Solid-State Nanopores for the Detection and Characterization of Engineered Nanomaterials

The field of nanotechnology has pushed a remarkable transition towards exploring and harnessing unique properties and functionalities presented by engineered nanomaterials. An extensive investigation of their physicochemical properties is of paramount importance to gain insight into their structural–functional relationships.
Recent developments in nanoscale characterization techniques, such as the use of solid-state nanopores have enabled single-molecule measurements, offering unprecedented insights into investigating nanomaterials on individual basis. The ability of nanopores to provide label-free and rapid detection and characterization of nanomaterials in solution based on their ionic current readout makes this technique a great candidate. However, its use in nanomaterials characterization is still limited by the need to tailor the nanopore aperture size to the size of the analyte, impeding the analysis of heterogenous samples due to low signal-to-noise-ratio readouts and low throughput.
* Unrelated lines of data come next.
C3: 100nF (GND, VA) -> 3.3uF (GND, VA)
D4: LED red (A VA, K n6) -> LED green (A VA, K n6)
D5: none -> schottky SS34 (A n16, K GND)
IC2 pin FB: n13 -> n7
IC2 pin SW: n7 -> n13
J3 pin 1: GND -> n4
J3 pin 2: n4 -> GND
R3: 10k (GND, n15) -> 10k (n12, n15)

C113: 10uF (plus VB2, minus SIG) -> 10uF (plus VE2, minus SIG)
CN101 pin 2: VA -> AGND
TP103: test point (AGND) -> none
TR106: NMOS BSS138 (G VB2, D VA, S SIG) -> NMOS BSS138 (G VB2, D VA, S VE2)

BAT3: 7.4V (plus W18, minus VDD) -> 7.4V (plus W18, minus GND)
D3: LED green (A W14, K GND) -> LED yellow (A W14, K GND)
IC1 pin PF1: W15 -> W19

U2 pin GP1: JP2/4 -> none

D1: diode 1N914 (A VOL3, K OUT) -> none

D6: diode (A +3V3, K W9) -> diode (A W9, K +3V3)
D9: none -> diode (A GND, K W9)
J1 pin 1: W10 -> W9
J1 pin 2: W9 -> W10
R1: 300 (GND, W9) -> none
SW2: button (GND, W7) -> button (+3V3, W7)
In this thesis, a polymer electrolyte nanopore-based approach for enhanced detection of engineered nanomaterial is demonstrated. The heterogenous nature of nanomaterials, including size, shape, assembly state, and functionalization layer is explored by means of ionic current recordings with solid-state nanopores based on pulled glass nanopipettes. Firstly, the analysis of DNA supramolecular assemblies in their native state is demonstrated in a rapid and high-throughput manner, employing the polymer electrolyte system. Furthermore, the fingerprinting and quantification of the assembly yield in different folding mixtures based on nanopore discriminants is showed with a fixed tailored pore size. Secondly, the polymer electrolyte nanopore system enabled the analysis of a range of functional nanomaterials, particularly targeting the analysis of metallic nanospheres, nanorods, plasmonic nanostars, and protein-based spherical nucleic acids. Overall, this thesis demonstrates the potential of solid-state nanopores as a versatile tool for interrogating different characteristics of engineered nanomaterials. These findings can contribute to complementing the toolbox of nanomaterials characterization and support innovation in nanomaterials development for many applications.